| Exercise description |
Reproduce each entry exactly as it reads. Leave the images out.

** Opening Entries supplied block **

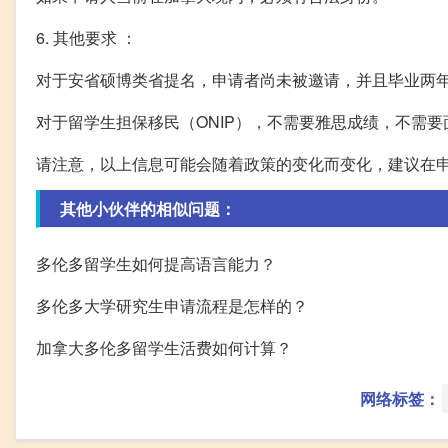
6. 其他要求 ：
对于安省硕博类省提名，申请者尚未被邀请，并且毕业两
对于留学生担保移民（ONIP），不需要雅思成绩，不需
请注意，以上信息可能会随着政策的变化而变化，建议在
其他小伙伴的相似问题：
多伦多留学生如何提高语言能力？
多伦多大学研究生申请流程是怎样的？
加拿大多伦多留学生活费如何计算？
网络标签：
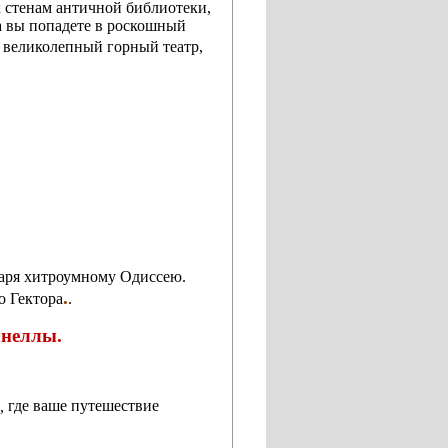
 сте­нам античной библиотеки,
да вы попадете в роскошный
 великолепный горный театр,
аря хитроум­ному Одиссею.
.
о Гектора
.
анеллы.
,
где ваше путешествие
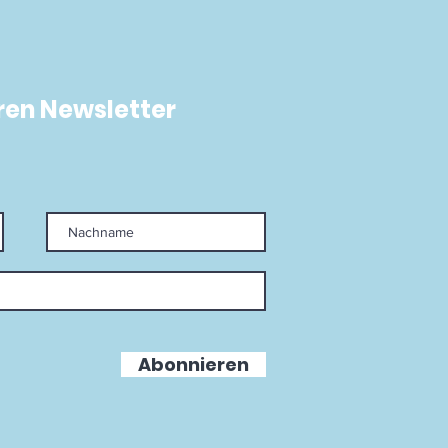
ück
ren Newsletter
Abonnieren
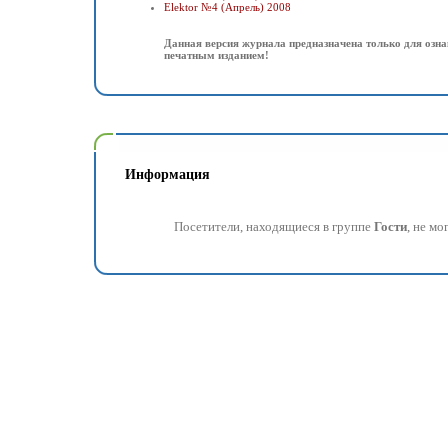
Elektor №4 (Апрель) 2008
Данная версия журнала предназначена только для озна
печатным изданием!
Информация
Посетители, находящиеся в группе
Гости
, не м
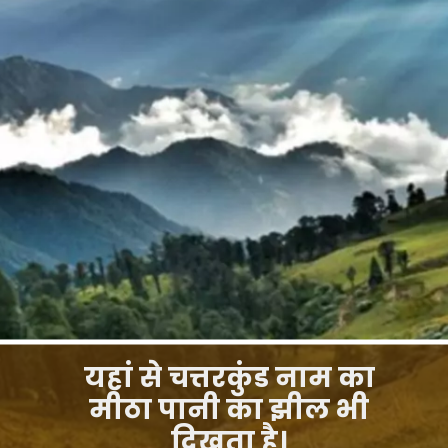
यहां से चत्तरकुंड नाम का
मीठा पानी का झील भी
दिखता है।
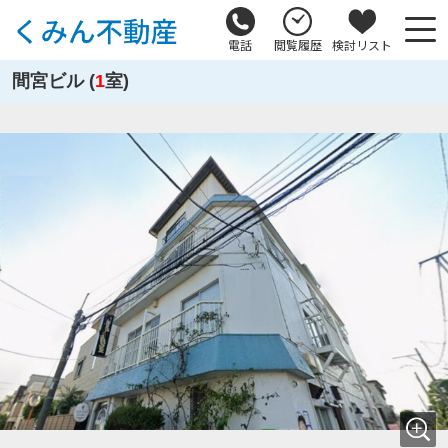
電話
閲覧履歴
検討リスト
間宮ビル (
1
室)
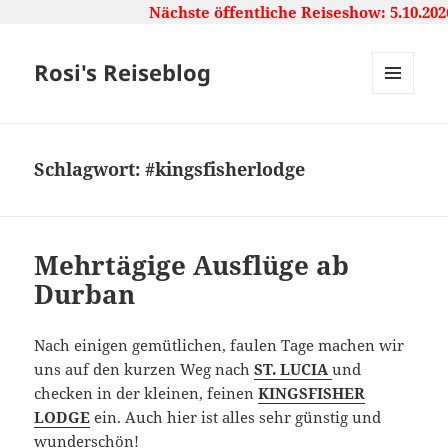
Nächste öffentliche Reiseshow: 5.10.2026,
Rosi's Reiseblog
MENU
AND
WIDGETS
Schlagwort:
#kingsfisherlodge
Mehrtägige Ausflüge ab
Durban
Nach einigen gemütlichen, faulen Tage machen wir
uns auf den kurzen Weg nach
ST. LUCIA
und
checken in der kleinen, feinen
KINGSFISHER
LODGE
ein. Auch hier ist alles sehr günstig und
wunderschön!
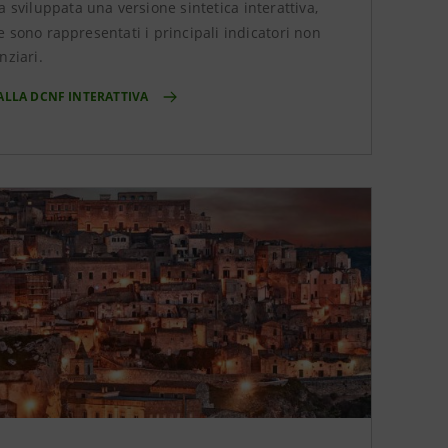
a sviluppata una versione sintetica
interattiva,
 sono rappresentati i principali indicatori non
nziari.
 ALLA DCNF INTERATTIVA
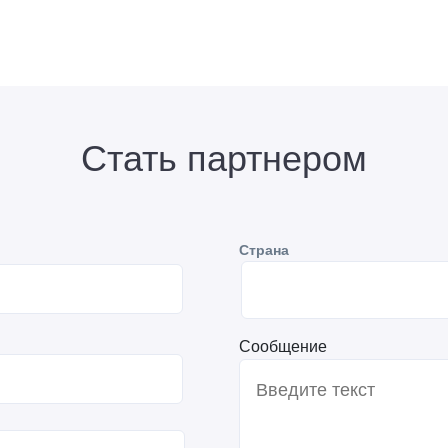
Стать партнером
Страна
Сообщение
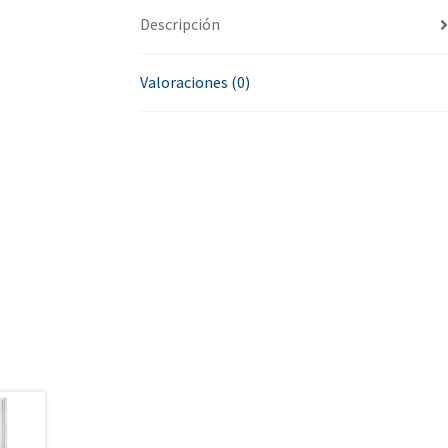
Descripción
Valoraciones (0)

** Closing Entries supplied block **

| Your solution |
6. 其他要求 ：
对于安省硕博类省提名，申请者尚未被邀请，并且毕业两
对于留学生担保移民（ONIP），不需要雅思成绩，不需
请注意，以上信息可能会随着政策的变化而变化，建议在
其他小伙伴的相似问题：
多伦多留学生如何提高语言能力？
多伦多大学研究生申请流程是怎样的？
加拿大多伦多留学生活费如何计算？
网络标签：
 сте­нам античной библиотеки,
да вы попадете в роскошный
 великолепный горный театр,
аря хитроум­ному Одиссею.
.
о Гектора
.
анеллы.
,
где ваше путешествие
ück
ren Newsletter
Abonnieren
Elektor №4 (Апрель) 2008
Данная версия журнала предназначена только для озна
печатным изданием!
Информация
Посетители, находящиеся в группе
Гости
, не м
यहां से चत्तरकुंड नाम का
मीठा पानी का झील भी
दिखता है।
電話
閲覧履歴
検討リスト
間宮ビル (
1
室)
Nächste öffentliche Reiseshow: 5.10.2026,
Rosi's Reiseblog
MENU
AND
WIDGETS
Schlagwort:
#kingsfisherlodge
Mehrtägige Ausflüge ab
Durban
Nach einigen gemütlichen, faulen Tage machen wir
uns auf den kurzen Weg nach
ST. LUCIA
und
checken in der kleinen, feinen
KINGSFISHER
LODGE
ein. Auch hier ist alles sehr günstig und
wunderschön!
a sviluppata una versione sintetica
interattiva,
 sono rappresentati i principali indicatori non
nziari.
 ALLA DCNF INTERATTIVA
Стать партнером
Страна
Сообщение
Descripción
Valoraciones (0)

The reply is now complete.